In 2012, oil-industry revenue slightly nudged mineral-production receipts for top spot in Manitoba --$1.51 billion in oil and about $1.4 billion in nickel, copper, gold zinc and the rest of the underground miners' production.
Last year, 18.5 million barrels of oil were produced. That's 23 per cent more than 2011 and it has been growing by more than 20 per cent annually since 2005.
John Fox, assistant deputy minister of mineral resources for the Department of Innovation Energy and Mines, said there is no reason to think production won't increase again this year.
"At 222 wells drilled already this year, we're slightly ahead of last year," Fox said. "We anticipate a similar 10 to 20 per cent increase in production in Manitoba in 2013. It's not dying down."
Manitoba's oil production is restricted to the southwest corner of the province along the northeastern flank of the Williston Basin that extends into Saskatchewan, North Dakota, South Dakota and Montana.
Although geographic coverage is small in Manitoba compared with those jurisdictions, the growth in Manitoba's oil production since 2005 has been far greater than the conventional oil production in Saskatchewan and Alberta.
Compared to a 257 per cent increase in Manitoba since 2005, Alberta's conventional oil production has increased by just nine per cent in that time period (that doesn't include huge production increases in the oilsands). In Saskatchewan, oil production was up about 42.5 per cent during that period.
Both those provinces outstrip Manitoba in sheer volume of production -- Alberta pumps eight times more oil than Manitoba (not including oilsands) and Saskatchewan's production is four times greater -- but Manitoba's industry has taken off during the past several years.

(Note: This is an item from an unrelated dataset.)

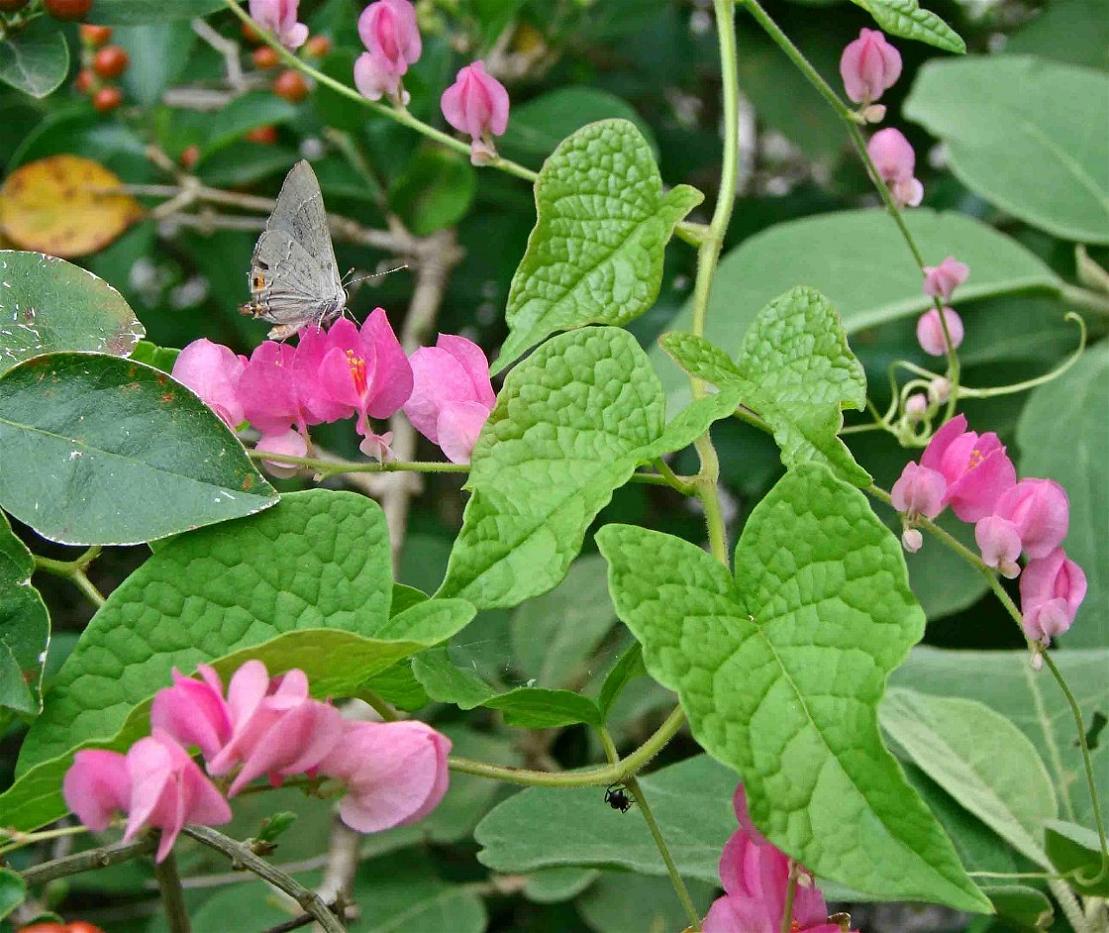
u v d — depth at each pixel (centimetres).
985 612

The introduction of horizontal drilling and fracturing has been a boon here. Virtually all oil wells in Manitoba now use "fracking" -- the technique of shooting water then "fracking" a sand mixture deep into the shale rock to keep the cracks open to extract the oil.
The tiny oilpatch in Manitoba has caught the eye of industry observers.
Last year, the Fraser Institute's global petroleum survey ranked Manitoba as the best place in Canada for oil and gas investment and fifth-best in the world behind Oklahoma, Mississippi, Texas and North Dakota. The Netherlands, New Mexico, Kansas, Denmark and West Virginia rounded out the Fraser Institute's Top 10.
It was ranked just behind Saskatchewan the year before.
"The Prairies offer the clearest, most consistent, and most competitive policies for oil and gas investment in Canada," said Gerry Angevine, co-author of the survey. Fox said industry recognition is a credit to the petroleum branch's willingness to work with industry and a fiscal regime that is competitive with Alberta and Saskatchewan.
The Canadian Association of Petroleum Producers predicts Canadian crude-oil production will more than double to 6.7 million barrels per day by 2030 from 3.2 million barrels per day in 2012. That includes oilsands production of 5.2 million barrels per day by 2030, up from 1.8 million barrels per day in 2012.
CAPP forecasts Manitoba's production to peak this year and remain at 50,000 barrels per day for the next three years, but start dropping off at a low single-digit rate for the next 15 years.
Fox agreed that during the medium term, production will level out, then begin to decline as CAPP forecasts.
But he believes 2013 will mark another production record in Manitoba.